A probe by New York State's attorney general into the fast-growing, multibillion-dollar daily fantasy sports industry has been expanded to include online media giant Yahoo Inc (YHOO.O), a person familiar with the matter said on Tuesday.
The move coincides with a court filing by Attorney General Eric Schneiderman on Tuesday seeking a temporary injunction that would shut down DraftKings and FanDuel, leaders among online companies offering paid-for daily fantasy sports contests.
Yahoo, which operates a daily fantasy sports site, was issued a subpoena by Schneiderman, the person familiar with the matter said. The company was not named in Schneiderman's Tuesday filing.
Daily fantasy sports gaming "is nothing more than a rebranding of sports betting," New York Attorney General Eric Schneiderman said in legal documents filed in a Manhattan trial court amid a widening probe. "It is plainly illegal."
Yahoo does not comment on legal matters, a spokesperson said. "We are monitoring industry trends and events closely and believe that we offer a lawful product for our daily fantasy sports users," the spokesperson said.
Modern fantasy sports started in 1980 and have mushroomed online. Participants typically create teams that span an entire season in professional sports, including American football, baseball, basketball and hockey.
Daily fantasy sports, a turbocharged version of the season-long game, have developed over the past decade. Players draft teams in games played in just one evening or over a weekend.
In response to the state attorney general's push for an injunction, FanDuel stopped allowing New Yorkers to participate in paid contests as of Tuesday afternoon.
"We believe that this restriction is temporary and we hope to be able to offer our paid contests to New Yorkers again very soon," FanDuel said.

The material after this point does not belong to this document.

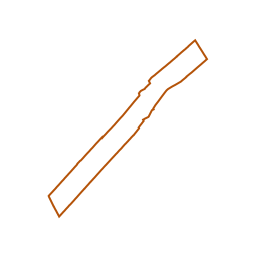 Thanyaburi, Pathum Thani, Thailand (Robinson projection), rotated 154°
{"feature_id": "78962969B80991163845890", "entity_name": "Thanyaburi", "entity_type": "district", "adm_level": 2, "iso_a3": "THA", "parent_name": "Thailand", "parent_adm1": "Pathum Thani", "projection": "robinson", "projection_center": [100.776, 14.033], "detail": "fine", "context": "isolated", "style": "outline", "palette": "amber", "viewbox_px": 256, "rotation_deg": 154, "n_neighbors": 0, "source": "geoboundaries", "source_scale": "gbopen_adm2", "svg_char_len": 5078}
<svg xmlns="http://www.w3.org/2000/svg" viewBox="0 0 256 256"><g transform="rotate(154 128 128)"><path d="M26.8,155.3L27.0,157.1L27.1,158.4L27.4,160.6L27.6,162.6L27.8,164.6L28.0,166.2L28.1,167.3L28.4,169.6L28.6,172.1L28.9,174.7L29.1,176.5L29.2,177.4L31.1,176.9L31.9,176.7L34.4,176.0L37.6,175.1L38.8,174.6L39.6,174.4L40.6,174.2L40.8,174.1L41.7,173.8L42.6,173.6L43.6,173.4L44.0,173.3L44.2,173.2L44.4,173.2L44.8,173.1L45.4,172.9L45.9,172.8L46.3,172.7L46.7,172.6L47.1,172.5L47.8,172.3L48.0,172.2L49.2,171.9L51.4,171.3L51.5,171.3L52.7,171.0L52.7,170.8L53.3,170.7L54.1,170.5L56.2,169.9L57.2,169.7L59.8,169.0L60.6,168.8L61.5,168.5L62.2,168.4L64.2,167.9L66.9,167.2L67.7,167.0L68.8,166.8L70.9,166.3L71.4,166.2L72.5,165.9L72.8,165.8L74.1,165.5L76.9,164.8L78.6,164.4L80.1,164.0L81.0,163.7L81.3,163.7L84.0,163.2L84.7,163.0L85.1,162.9L87.5,161.7L87.9,161.5L88.6,161.2L88.6,158.4L90.3,157.9L91.6,157.5L93.0,157.0L93.9,156.7L94.3,156.6L94.5,156.6L95.8,155.8L98.1,155.8L100.1,155.7L102.0,155.0L102.2,154.8L102.3,154.7L102.5,154.5L102.9,154.3L103.0,154.3L103.2,153.1L103.4,152.2L103.7,152.0L104.7,151.6L105.6,151.2L106.2,151.0L107.0,150.6L107.5,150.4L108.4,150.0L108.9,149.8L109.1,149.7L111.0,148.9L112.5,148.2L113.8,147.6L115.1,147.0L116.6,146.3L118.3,145.6L118.8,145.3L119.1,145.2L120.4,144.6L126.3,141.9L127.4,141.4L130.6,140.2L136.4,137.8L138.7,136.8L140.6,136.1L143.0,135.1L145.5,134.2L147.7,133.4L150.9,132.1L152.9,131.4L155.4,130.4L155.3,131.1L157.5,130.3L161.0,128.9L163.7,127.9L166.3,126.8L168.7,125.8L170.7,125.1L173.0,124.1L176.0,123.0L179.0,121.8L182.1,120.5L184.7,119.5L185.4,119.5L186.3,119.2L187.2,118.8L188.7,118.3L189.5,117.9L189.6,117.6L190.3,117.3L191.4,116.8L192.1,116.6L193.0,116.2L193.5,116.0L193.8,115.9L194.1,115.8L195.0,115.3L195.5,115.2L196.9,114.6L198.6,113.9L200.9,113.0L201.5,112.8L203.3,112.0L204.2,111.7L204.9,111.4L205.6,111.1L206.5,110.8L207.8,110.2L209.5,109.5L209.9,109.4L211.9,108.6L212.8,108.2L214.1,107.7L214.9,107.3L215.6,107.1L215.8,107.0L216.0,106.9L216.6,106.7L217.0,106.5L217.4,106.4L217.9,106.2L218.1,106.1L218.5,105.9L218.9,105.7L219.1,105.7L219.4,105.5L219.7,105.4L220.4,105.1L220.9,104.9L221.5,104.7L222.1,104.5L222.2,104.4L222.7,104.2L223.1,104.1L223.4,104.0L223.7,103.8L224.3,103.6L225.6,103.1L226.7,102.7L228.2,102.1L229.1,101.7L229.2,100.6L229.2,98.9L229.2,97.9L229.2,97.7L229.2,96.8L229.2,94.7L229.2,93.6L229.2,92.3L229.2,91.2L229.2,90.5L229.2,90.4L229.1,90.1L229.2,89.9L229.1,89.7L229.1,89.0L229.1,88.3L229.1,87.5L229.0,86.5L229.0,85.8L228.9,84.7L228.9,83.8L228.9,83.0L228.8,81.8L228.8,80.7L228.7,79.6L228.7,78.6L226.4,79.5L226.2,79.6L225.2,80.0L224.1,80.4L223.5,80.7L221.5,81.4L219.4,82.3L217.8,82.9L217.6,83.0L216.5,83.4L215.4,83.9L214.5,84.3L213.9,84.4L211.3,85.4L210.1,85.9L208.8,86.4L206.7,87.3L206.3,87.5L204.9,88.0L203.7,88.5L202.3,89.1L199.9,90.1L199.4,90.3L198.9,90.5L198.4,90.7L198.0,90.9L197.4,91.1L197.0,91.3L196.6,91.4L196.2,91.6L195.6,91.8L195.0,92.1L194.6,92.2L194.4,92.3L194.0,92.4L194.0,92.5L193.7,92.6L193.1,92.8L192.6,93.0L192.1,93.2L191.9,93.3L191.6,93.4L191.3,93.6L191.1,93.6L190.6,93.8L190.4,93.9L190.0,94.1L189.8,94.2L189.4,94.3L189.1,94.4L188.7,94.6L188.4,94.7L188.2,94.8L187.8,95.0L187.5,95.1L187.4,95.1L187.1,95.3L186.7,95.4L186.6,95.5L185.9,95.8L185.4,95.9L185.3,96.0L185.2,96.0L184.3,96.4L184.2,96.4L183.7,96.6L183.3,96.8L182.6,97.0L182.0,97.3L181.0,97.7L180.1,98.0L179.2,98.4L178.9,98.5L178.6,98.6L177.8,99.0L177.2,99.2L176.3,99.6L175.6,99.9L174.7,100.2L174.1,100.5L173.3,100.8L170.4,102.0L169.6,102.3L169.1,102.4L169.0,102.5L168.5,102.7L168.1,102.8L167.3,103.2L166.7,103.4L166.0,103.7L165.4,103.9L164.9,104.1L164.5,104.3L164.4,104.3L164.2,104.3L163.6,104.6L163.2,104.7L163.0,104.8L162.7,104.9L162.6,105.0L162.4,105.1L161.9,105.2L161.6,105.4L160.7,105.7L160.0,106.0L159.2,106.3L158.7,106.5L157.9,106.8L157.3,107.1L156.4,107.4L155.8,107.7L155.3,107.8L154.5,108.2L153.5,108.5L152.6,108.9L151.8,109.2L151.4,109.3L150.9,109.6L150.0,109.9L148.8,110.3L148.3,110.5L147.6,110.8L146.4,111.3L144.9,111.9L144.4,112.0L143.6,112.3L141.8,113.0L141.7,113.1L141.0,113.4L139.8,113.9L138.8,114.3L138.4,114.5L137.2,114.9L136.5,115.1L136.3,115.2L135.6,115.5L134.2,116.0L133.9,116.1L133.7,116.2L133.4,116.3L133.0,116.5L132.3,116.8L131.4,117.1L130.1,117.6L129.3,118.0L128.8,118.2L128.4,118.3L127.3,118.7L127.0,118.8L126.9,118.9L126.6,119.0L126.3,119.0L126.1,119.0L124.7,119.7L123.0,120.5L121.9,121.0L121.3,121.3L120.3,121.8L119.6,122.1L119.3,122.2L119.0,122.4L118.4,122.7L118.3,123.1L118.2,123.1L118.2,123.8L115.7,125.1L114.2,125.8L112.6,126.6L110.8,127.5L110.8,128.1L110.8,128.9L110.3,128.9L109.2,128.9L109.0,129.0L108.9,129.0L108.5,129.0L107.3,129.0L106.9,129.0L106.2,129.0L105.6,129.0L104.9,129.0L104.2,129.3L104.0,129.5L98.7,133.5L98.0,133.5L97.4,133.5L96.8,133.5L96.8,134.4L93.1,136.7L89.6,138.4L83.7,141.5L79.2,143.8L76.9,144.9L75.2,145.4L74.5,145.5L70.3,145.9L68.0,146.0L67.2,146.0L60.2,146.5L58.0,147.1L55.8,147.6L53.4,148.2L53.3,148.3L53.2,148.3L53.1,148.5L52.3,148.7L51.4,148.9L48.9,149.5L46.5,150.0L39.1,152.0L35.6,152.9L34.0,153.3L33.0,153.6L29.9,154.4L26.8,155.3Z" fill="none" stroke="#b45309" stroke-width="2"/></g></svg>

DraftKings, however, has pledged to continue running its business as usual in the state.
New York has more daily fantasy sports players than any other U.S. state, according to Eilers Research, so being forced to shut down there could cripple the companies.
A hearing on the injunction is set for Nov. 25.
GAME OF SKILL OR CHANCE?
The move by Schneiderman, which was expected, followed a failed effort on Monday by the DraftKings and FanDuel to obtain a separate court order that would have headed off Schneiderman's proceeding.
Schneiderman last week sent cease and desist letters to the two companies, demanding that they stop taking money from players in New York state.
While the letter established Schneiderman's view that daily fantasy sports are illegal gambling, he must obtain a court order to shut the companies down in New York state.
Schneiderman, in the legal papers filed on Tuesday, argued that daily fantasy sports contests are not games of skill, which are allowed in the state, but games of chance, citing the companies' investor presentations and comments by their chief executives.
For example, Schneiderman pointed to a DraftKings presentation to prospective investors that makes comparisons to poker and sports wagering.
Moreover, the attorney general said the companies had "basic compliance issues," encouraging their employees to play daily fantasy sports games on their competitors' platforms.
Schneiderman also said in the DraftKings complaint that nearly 90 percent of daily fantasy sports players lost money in 2013 and 2014, citing the company's data.
The injunction requested in New York is the latest threat to the daily fantasy sports industry. The two companies have become the subject of congressional inquiries as well as a ban in Nevada after spending hundreds of millions of dollars on television advertising in 2015.
DraftKings has contacted the sales division of at least one television network asking for flexibility for their ad commitments and are asking to shift some money out of the fourth quarter into the first quarter of next year, according to sources familiar with the situation, who wished to remain anonymous because the conversations were confidential.
A spokesman for DraftKings said the company has not specifically asked to move ads from the fourth to the first quarter.